WHAT THE TASK REQUIRES: Render these lines as a Markdown table with the columns No. and Line, one row per line, skipping any blank lines.

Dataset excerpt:
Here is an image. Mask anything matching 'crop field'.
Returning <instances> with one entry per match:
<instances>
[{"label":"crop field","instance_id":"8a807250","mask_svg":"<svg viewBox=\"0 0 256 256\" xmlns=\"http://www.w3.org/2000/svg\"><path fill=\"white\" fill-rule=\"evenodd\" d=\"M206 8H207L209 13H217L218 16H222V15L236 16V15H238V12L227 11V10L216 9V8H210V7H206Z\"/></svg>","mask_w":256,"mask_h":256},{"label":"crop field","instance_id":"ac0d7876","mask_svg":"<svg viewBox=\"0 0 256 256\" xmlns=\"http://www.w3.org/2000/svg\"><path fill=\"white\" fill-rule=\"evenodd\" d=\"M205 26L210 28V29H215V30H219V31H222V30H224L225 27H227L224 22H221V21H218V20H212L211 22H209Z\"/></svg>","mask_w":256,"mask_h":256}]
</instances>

THE SOLUTION:
| No. | Line |
|---|---|
| 1 | Here is an image. Mask anything matching 'crop field'. |
| 2 | Returning <instances> with one entry per match: |
| 3 | <instances> |
| 4 | [{"label":"crop field","instance_id":"8a807250","mask_svg":"<svg viewBox=\"0 0 256 256\" xmlns=\"http://www.w3.org/2000/svg\"><path fill=\"white\" fill-rule=\"evenodd\" d=\"M206 8H207L209 13H217L218 16H222V15L236 16V15H238V12L227 11V10L216 9V8H210V7H206Z\"/></svg>","mask_w":256,"mask_h":256},{"label":"crop field","instance_id":"ac0d7876","mask_svg":"<svg viewBox=\"0 0 256 256\" xmlns=\"http://www.w3.org/2000/svg\"><path fill=\"white\" fill-rule=\"evenodd\" d=\"M205 26L210 28V29H215V30H219V31H222V30H224L225 27H227L224 22H221V21H218V20H212L211 22H209Z\"/></svg>","mask_w":256,"mask_h":256}] |
| 5 | </instances> |